Ariel resta quatre jours avant de repartir. Un mois plus tard Belle alla passer un week-end en France. Puis la française revint encore. Après presque six mois de relation, le couple avait épuisé leur patience, la distance était étouffante, elles ne le supportaient plus. Et ce fut Ariel qui craqua la première, suppliant sa personne de venir vivre à Paris avec elle. La bibliothécaire mit du temps mais finit par accepter, elle en parla à ses amies, qui l'avaient vu venir mais qui furent tout de même un peu triste de la voir partir. Elle mit quelques semaines à organiser son départ, faisant les cartons, décidant de ce qu'elle emmenait, et elle géra aussi pour son travail. Heureusement pour elle sa boîte d'édition travaillait à l'international, alors elle pu demander une mutation à Paris. Quand elle l'eut, après une soirée de départ avec ses amies, elle décolla pour la France. À son arrivée, Ariel était là, l'attendant avec immense sourire. Elles chargèrent la voiture avec les affaires de la jeune femme et partirent pour l'appartement. Elles laissèrent les cartons dans le salon, avant de finir sous la couette. Plus tard la faim les tira dans la cuisine avec juste un teeshirt sur leur corps nus.
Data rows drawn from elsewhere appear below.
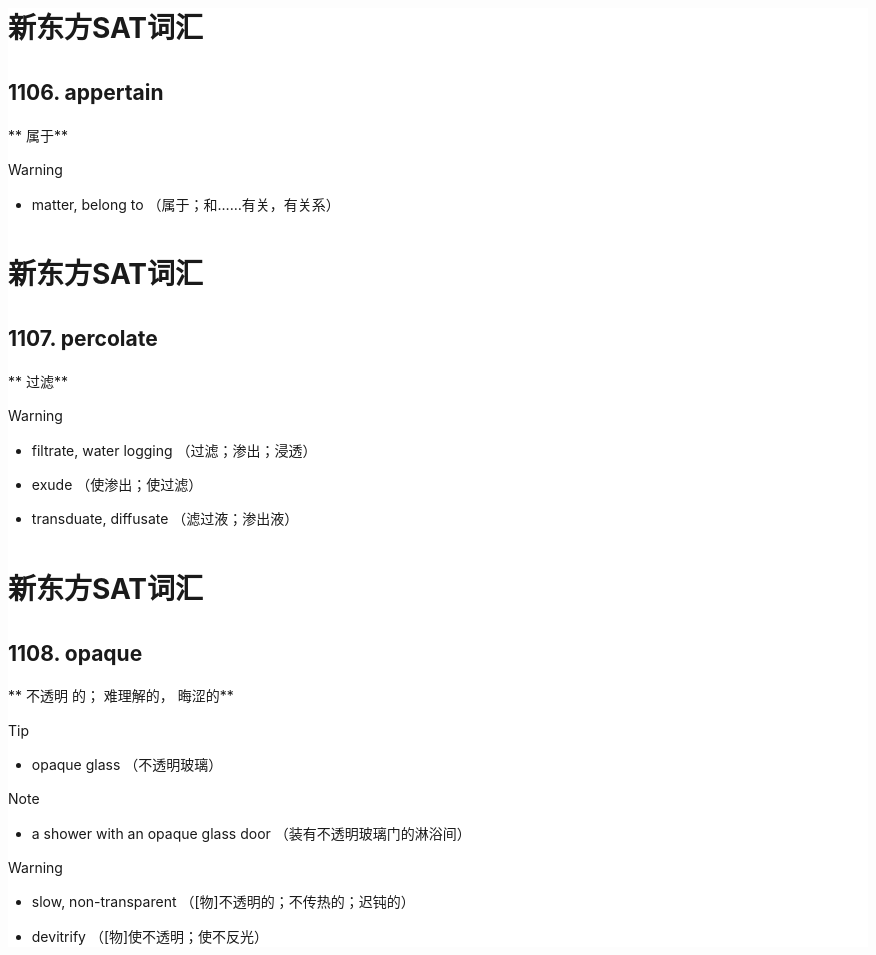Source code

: # 新东方SAT词汇

## 1106. appertain

** 属于**

> [!WARNING]
>
> - matter, belong to （属于；和……有关，有关系）
>

# 新东方SAT词汇

## 1107. percolate

** 过滤**

> [!WARNING]
>
> - filtrate, water logging （过滤；渗出；浸透）
>
> - exude （使渗出；使过滤）
>
> - transduate, diffusate （滤过液；渗出液）
>

# 新东方SAT词汇

## 1108. opaque

** 不透明  的； 难理解的， 晦涩的**

> [!TIP]
>
> - opaque glass （不透明玻璃）
>

> [!NOTE]
>
> - a shower with an opaque glass door （装有不透明玻璃门的淋浴间）
>

> [!WARNING]
>
> - slow, non-transparent （[物]不透明的；不传热的；迟钝的）
>
> - devitrify （[物]使不透明；使不反光）
>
-Je vis ici. Remarqua Belle en prenant une bouchée de son casse croute, regardant les cartons devant elle.

-On vit ensemble. Sourit grandement Ariel en venant se coller contre elle accoudée au comptoir.

-Et dis moi, tu penses quoi du mariage et des enfants? Sourit l'américaine en se tournant, passant sa main libre sur le dos et le haut des fesses de sa personne.

-Je suis pour les deux. Et toi? Demanda l'autrice.

-Les deux aussi. Je serais même d'avis de te proposer de tenter un enfant maintenant, on aura bientôt vingt sept ans, j'ai pas envie de tarder. Réclama Belle, sa main tombant sur le fessier de la jeune femme.

-D'accord, je veux. Mais tu m'épouses bientôt. Sourit Ariel en se redressant.

Belle l'enlaça, la serrant fortement alors qu'elle l'embrassait.

-Je te fais un bébé, et je t'épouse. Souffla-t-elle contre ses lèvres.

-Tu porteras le second. Déclara Ariel en la soulevant pour l'asseoir sur le comptoir de la cuisine.

Elles se marièrent quatre mois plus tard, mais toujours pas de grossesse. Avec l'aide d'un médecin elles découvrirent que Ariel ne pouvait pas porter d'enfant, alors elles décidèrent d'essayer à l'inverse, la pierre leur permettait en tant que personne destinée de faire des enfants, mais apparement chez elles seulement Belle pourrait porter un petit. Il fallu dix mois après cette annonce pour que finalement elle accouche d'un petit garçon, Bastien. Ce dernier vint avec elles pour la première fois à Los Angeles lors du mariage SwanMills, et il rencontra son nouveau meilleure ami -d'après ces mots- Tyler Nolan, le fils de Mary et David.